Structured diff data
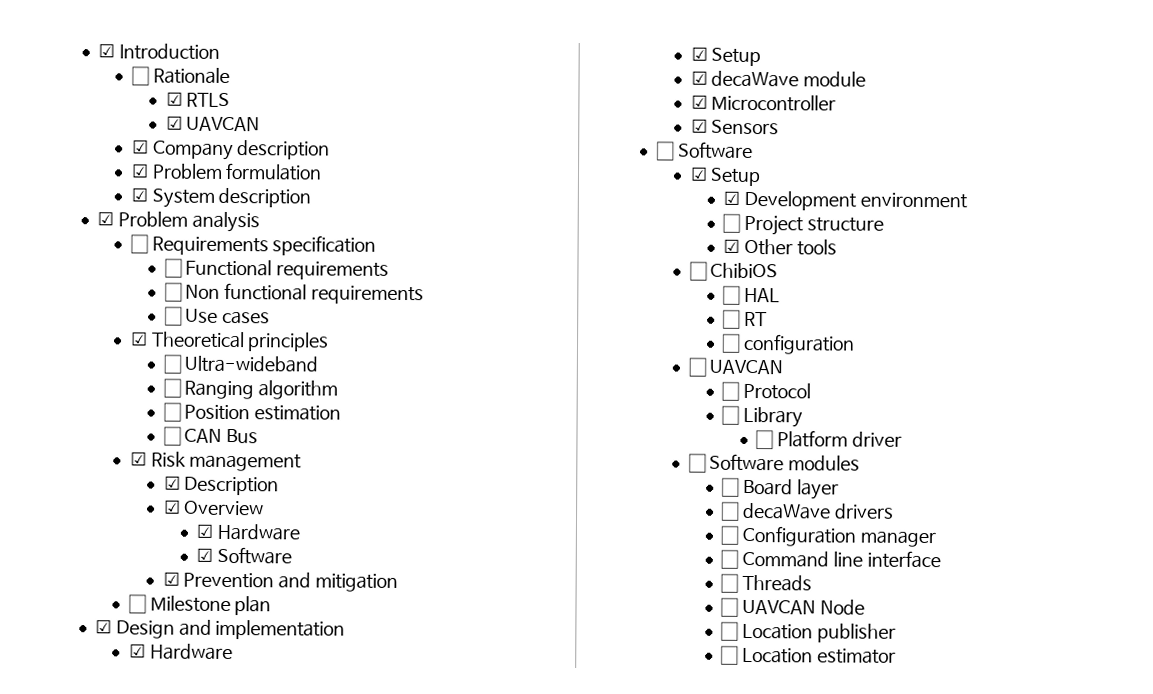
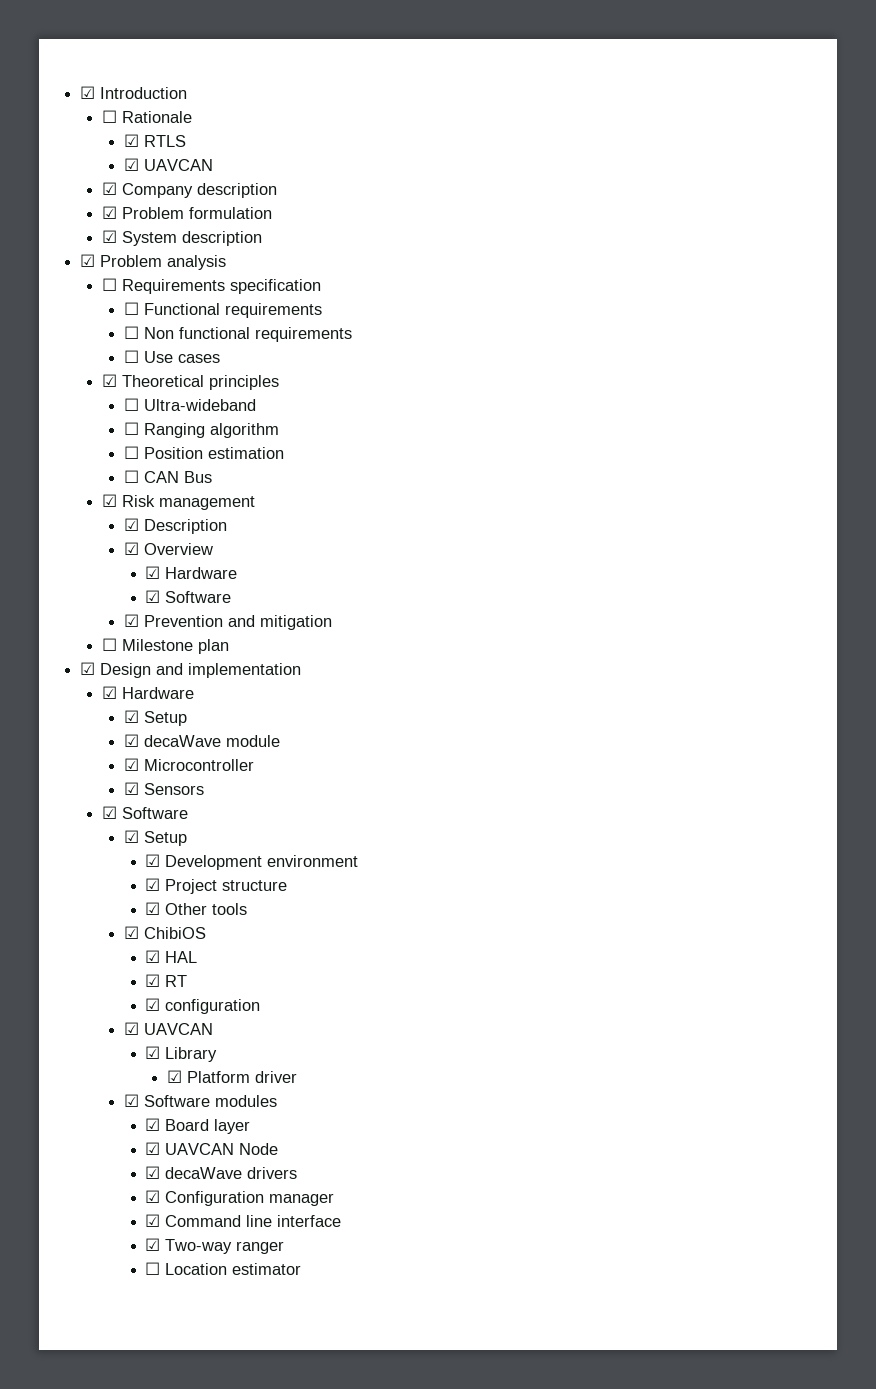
[655,141,675,161] ☐ -> [101,806,117,819] ☑
[722,213,742,233] ☐ -> [145,878,161,891] ☑
[688,261,708,281] ☐ -> [123,926,139,939] ☑
[722,285,742,305] ☐ -> [145,950,161,963] ☑
[722,309,742,329] ☐ -> [145,974,161,987] ☑
[721,333,742,353] ☐ -> [145,998,161,1011] ☑
[687,357,784,377] [721,381,812,401] [721,405,741,425] ☐ UAVCAN // ☐ Protocol // ☐ -> [123,1022,213,1035] [145,1046,161,1059] ☑ UAVCAN // ☑
[755,430,775,450] ☐ -> [167,1070,183,1083] ☑
[687,453,707,473] ☐ -> [123,1094,139,1107] ☑
[721,477,741,497] ☐ -> [145,1118,161,1131] ☑
[721,501,741,521] ☐ -> [145,1142,279,1155] [145,1166,161,1179] ☑ UAVCAN Node // ☑
[720,525,740,545] ☐ -> [145,1190,161,1203] ☑
[720,549,740,569] ☐ -> [145,1214,161,1227] ☑
[720,573,813,593] [720,597,866,617] [720,621,897,643] ☐ Threads // ☐ UAVCAN Node // ☐ Location publisher -> [145,1238,285,1254] ☑ Two-way ranger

Assignment
The records above need to be reproduced exactly, with all images omitted.

Result
[655,141,675,161] ☐ -> [101,806,117,819] ☑
[722,213,742,233] ☐ -> [145,878,161,891] ☑
[688,261,708,281] ☐ -> [123,926,139,939] ☑
[722,285,742,305] ☐ -> [145,950,161,963] ☑
[722,309,742,329] ☐ -> [145,974,161,987] ☑
[721,333,742,353] ☐ -> [145,998,161,1011] ☑
[687,357,784,377] [721,381,812,401] [721,405,741,425] ☐ UAVCAN // ☐ Protocol // ☐ -> [123,1022,213,1035] [145,1046,161,1059] ☑ UAVCAN // ☑
[755,430,775,450] ☐ -> [167,1070,183,1083] ☑
[687,453,707,473] ☐ -> [123,1094,139,1107] ☑
[721,477,741,497] ☐ -> [145,1118,161,1131] ☑
[721,501,741,521] ☐ -> [145,1142,279,1155] [145,1166,161,1179] ☑ UAVCAN Node // ☑
[720,525,740,545] ☐ -> [145,1190,161,1203] ☑
[720,549,740,569] ☐ -> [145,1214,161,1227] ☑
[720,573,813,593] [720,597,866,617] [720,621,897,643] ☐ Threads // ☐ UAVCAN Node // ☐ Location publisher -> [145,1238,285,1254] ☑ Two-way ranger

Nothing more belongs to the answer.